1.6.2.8. Kişisel Ahlak Gelişimini Sağlamak

Kırel’e göre, örgütlerde sıkça rastlanan politik davranışlar psikolojik tacize yol açar. Bu faaliyetler örgüt üyelerinin tedirgin olmasına neden olmaktadır. Bu bir kısım çalışan için işten ayrılma ya da işten ayrılma planları yapma şeklinde kendini gösterirken, diğerleri için örgütte etkin bir gruba dahil olmaya yönelişle de sonuçlanabilir. Örgütsel politikanın zararlarından biri de, örgüt üyelerinin yükselmek için çalışmak yerine politik oyunlara başvurmayı alışkanlık haline getirmeleri ve böylece örgütte kötü bir takım geleneklerin yerleşmesi olasılığını arttırmasıdır.
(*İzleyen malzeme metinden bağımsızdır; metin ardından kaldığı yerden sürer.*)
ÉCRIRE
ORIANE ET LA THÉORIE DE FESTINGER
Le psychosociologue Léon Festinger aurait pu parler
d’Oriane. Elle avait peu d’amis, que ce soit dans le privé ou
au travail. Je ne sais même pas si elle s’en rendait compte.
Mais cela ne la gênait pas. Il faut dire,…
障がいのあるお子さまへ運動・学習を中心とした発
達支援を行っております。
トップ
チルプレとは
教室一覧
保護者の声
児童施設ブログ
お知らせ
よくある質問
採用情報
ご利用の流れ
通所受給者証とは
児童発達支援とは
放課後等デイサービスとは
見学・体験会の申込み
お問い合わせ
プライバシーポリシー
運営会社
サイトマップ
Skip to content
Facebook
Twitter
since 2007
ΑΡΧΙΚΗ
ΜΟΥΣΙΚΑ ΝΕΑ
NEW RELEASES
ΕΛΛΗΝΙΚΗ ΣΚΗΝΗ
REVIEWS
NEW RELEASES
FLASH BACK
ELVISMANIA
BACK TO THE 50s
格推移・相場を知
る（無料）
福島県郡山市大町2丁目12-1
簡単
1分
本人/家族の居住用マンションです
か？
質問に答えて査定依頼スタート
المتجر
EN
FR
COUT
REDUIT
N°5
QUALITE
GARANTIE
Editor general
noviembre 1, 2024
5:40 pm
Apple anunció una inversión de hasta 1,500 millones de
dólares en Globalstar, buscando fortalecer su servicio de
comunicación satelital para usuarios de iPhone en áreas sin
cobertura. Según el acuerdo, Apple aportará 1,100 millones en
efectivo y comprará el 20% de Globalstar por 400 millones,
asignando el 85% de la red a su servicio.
Örgütte meşru olmayan politikaların uygulanması, güç kullanımı, örgütsel kültür ve kimlik konusunda yozlaşma ve bozulmaları beraberinde getirmektedir. Psikolojik taciz bu anlamda en karakteristik davranış biçimlerini içinde barındıran bir kavramdır (Ertekin ve Çimen, 2003: 12).

Etik standartlar koymak ve çalışanları da ikna etmek psikolojik taciz süreci oluşumunu engeller ve örgütlerde psikolojik tacizle mücadelede önemli yollardan biri kişisel ahlak gelişimini sağlamaktır. Etik prensipler bireyi istenmedik davranışlardan uzaklaştırarak kontrol görevi üstlenir. Özellikle yöneticilerin çalışanlarına örnek olabilecek davranışlarda bulunmaları gerekir (Kırel, 2007: 89).